Distiller: Doni Faber
Rating: 4/5 Stars





Towers Falling
by Jewell Parker Rhodes
Little, Brown and Company
July 11, 2016
(228 pages)








A new trend of 9/11 Middle Readers has emerged with Towers Falling being the second, preceded by Nine, Ten: A September 11th Story which was published on June 28, 2016 and followed by All We Have Left, published on August 9, 2016.

Given how deftly Rhodes covered Hurricane Katrina in Ninth Ward, I expect this will be my favorite. However, I haven't read the other two yet, so I can't say definitively. She does a good job of making the story accessible to kids. Rather than jettisoning the reader back to when the towers actually fell, she positions us on the fifteenth year anniversary with a fifth grade class that has a view of the Manhattan skyline learning about one happened.


I cared just as much about the frame story as I did the historical significance. Dèja is homeless and starting a new school, quickly making friends with Ben who just moved to Brooklyn from Arizona due to an impending divorce and Sabeen, who is Muslim. Sabeen's character was a very nice way of dealing with the whole Muslims-are-not-synonymous-with-terrorists issue. As Dèja learns more about the tragedy, she realizes that it had more personal impact than she had thought: her dad had survived 9/11 himself, but is now shell-shocked and out of work.


That said, there were a few qualms I had about the story.
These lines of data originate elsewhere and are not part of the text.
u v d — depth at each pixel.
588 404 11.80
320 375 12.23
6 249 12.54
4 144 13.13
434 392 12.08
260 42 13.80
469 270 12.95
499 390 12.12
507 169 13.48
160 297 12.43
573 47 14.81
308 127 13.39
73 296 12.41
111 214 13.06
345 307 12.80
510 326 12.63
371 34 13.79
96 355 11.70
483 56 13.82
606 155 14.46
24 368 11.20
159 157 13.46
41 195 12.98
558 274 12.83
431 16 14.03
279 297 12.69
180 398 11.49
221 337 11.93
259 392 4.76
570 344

One was that even though the school Dèja attended was supposed to be teaching about 9/11, Dèja and her friends had to find out most of the nitty-gritty detail themselves. I felt like this was done mostly to protect the plot arc, but I hate it when the enfolding of a plot is noticeably altered for the sake of a literary device.


Another problem I had was that Rhodes kept reassuring us that we are all a community of people who belong together because we're all Americans. I strongly believe that Nationalism is one of the problems that prevents the world from getting along peaceably. As long as we are otherizing a group of people, we are going to find excuses to be reductionist towards them. Rhodes does mention that the towers symbolized Capitalism to the terrorists, and it probably would have reduced her credibility to have long explanations. But this returns to the afore-mentioned problem of the kids having to find out too much of the information on their own with no guidance from the adults in their lives.



I've taught kids who were born after 2001 to whom 9/11 is ancient history. Rhodes and the other authors are tackling a much-needed topic and she does a good job of not overwhelming her young audience. My favorite part was when Dèja and Ben go to the Memorial and observe the building footprints as "horrible beautiful." Dèja worries that her dad has only been left with the horrible. Maybe Dèja can help him find the beautiful too.